#### Tarefas propostas
1. Reproduza, no texto sobre as bodas de algodão, o trecho entre "Hoje, vinte e" e "não se repetirá.", inclusive.
2. Com base no texto sobre as bodas de algodão, responda:
(a) Desde que ano o autor escreve no blog?
(b) Em que dia o casal completa dois anos de casados?
(c) Segundo o autor, desde o tempo de quem a credibilidade do casamento decresceu?

Bodas de algodão

Com toda a propriedade, afirmo que não há lugar que testemunhe melhor a história do meu relacionamento com a Dani do que este blog. É aqui que, desde 2004, despejo todas as minhas considerações, lamúrias e, claro, os relatos de bons momentos vividos ao lado de minha esposa. Desde quando éramos namoradinhos, separadinhos, namorados de novo, separados, aí chorei por ela, corri atrás, reconquistei, noivei, casei e pronto. Este seria um resumo cretino de todo o que foi vivido pelo casal, mas obviamente não cometerei o crime de parar por aqui, já que se fizesse isso correria o sério risco da patroa decepar meus testículos e atirar aos cães famintos.
Hoje, vinte e dois de outubro, completamos dois anos de casados. Em verdade, também é uma história curta, já que nos conhecemos há doze. Por outro lado, impressiona-me a maneira como o tempo voou desde o sim matrimonial até as nossas bodas de algodão. Parece que foi ontem que comemos peixe cru em nosso primeiro aniversário de casamento, uma experiência desastrada que este ano não se repetirá.
Vejo muita gente difamar o matrimônio, falam mal uma barbaridade. Seja em tom de brincadeira, descaso ou lamento, é fato que a credibilidade de ir ao altar e jurar amor eterno a alguém decresceu um bocado desde o tempo de nossos avós. Na minha opinião, isso se dá pelo simples fato de que houve uma libertação da sociedade de tudo o que lhe amarrava, chegamos num certo ponto em que virou moda revoltar-se contra o que precisava ser assinado para existir e, assim, jogaram a fama do casamento no barro e deflagraram-no como instituição falida.

#### Dados armazenados
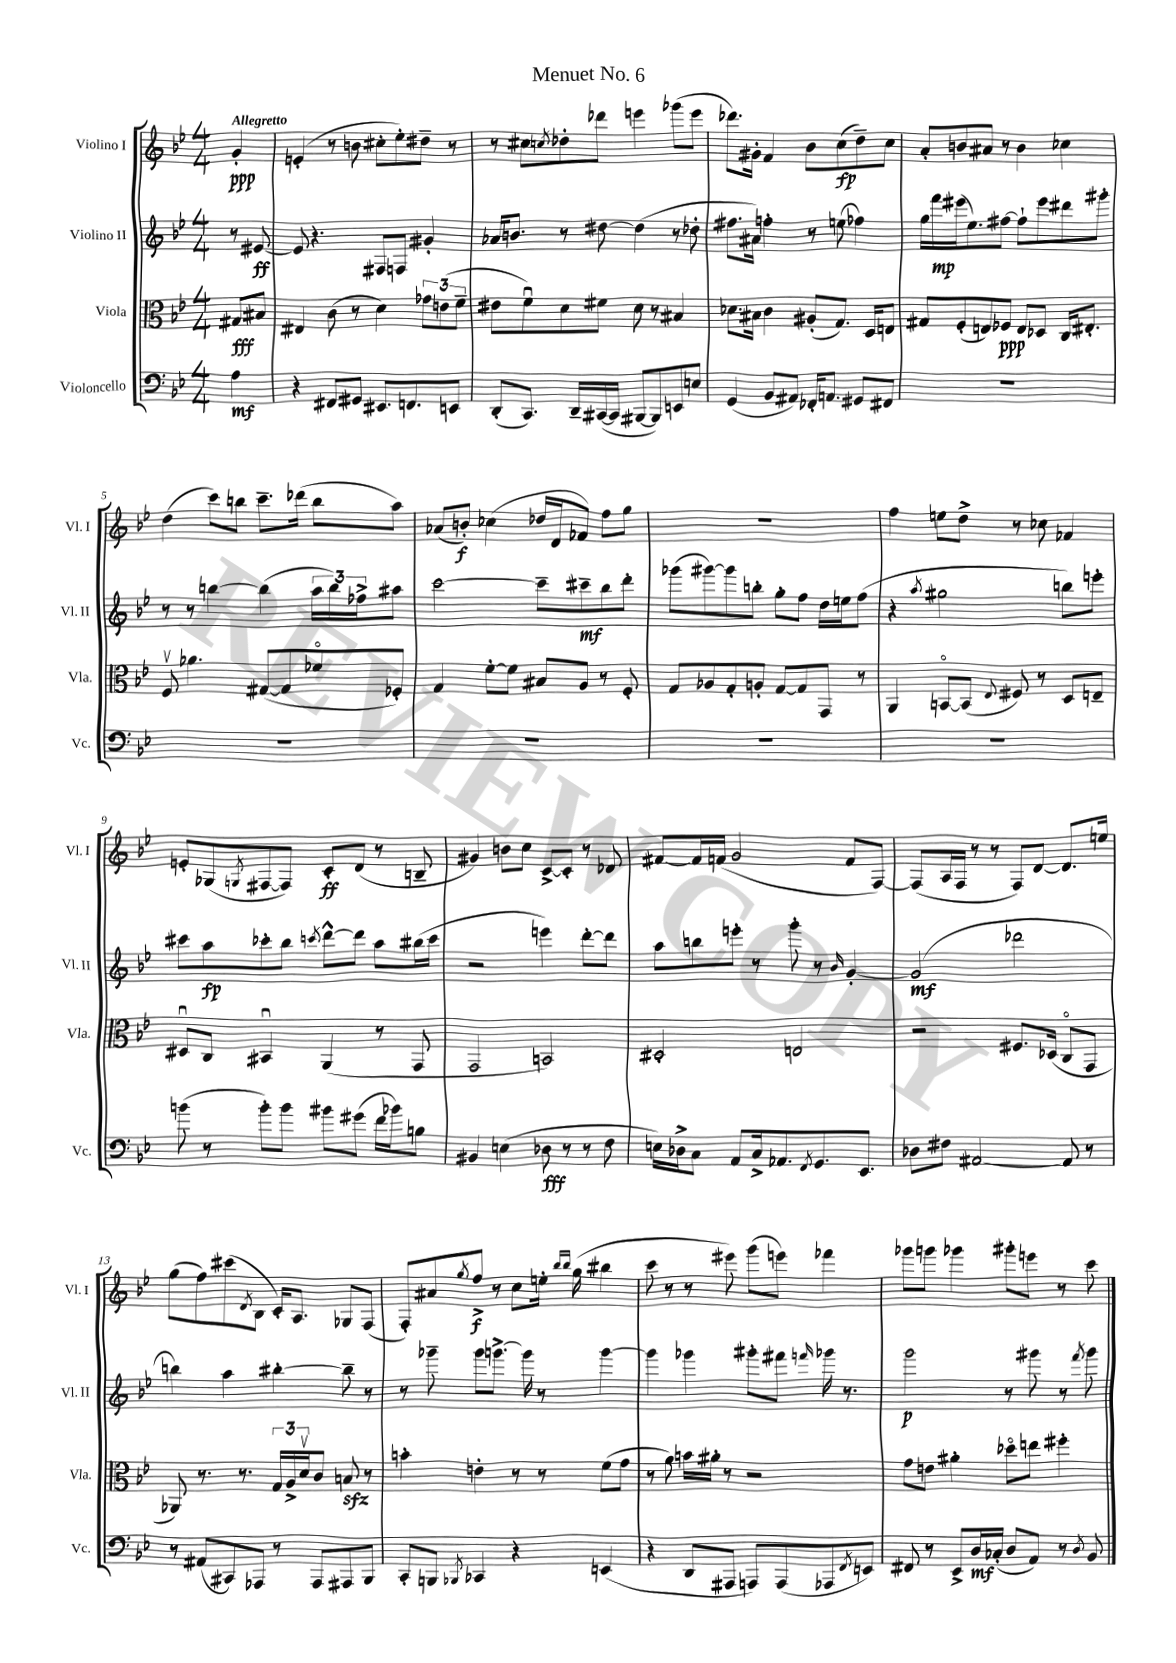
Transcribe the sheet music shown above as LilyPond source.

#### Respostas dadas
1.
Hoje, vinte e dois de outubro, completamos dois anos de casados. Em verdade, também é uma história curta, já que nos conhecemos há doze. Por outro lado, impressiona-me a maneira como o tempo voou desde o sim matrimonial até as nossas bodas de algodão. Parece que foi ontem que comemos peixe cru em nosso primeiro aniversário de casamento, uma experiência desastrada que este ano não se repetirá.

2.
(a) Desde 2004.
(b) Em vinte e dois de outubro.
(c) Desde o tempo de nossos avós.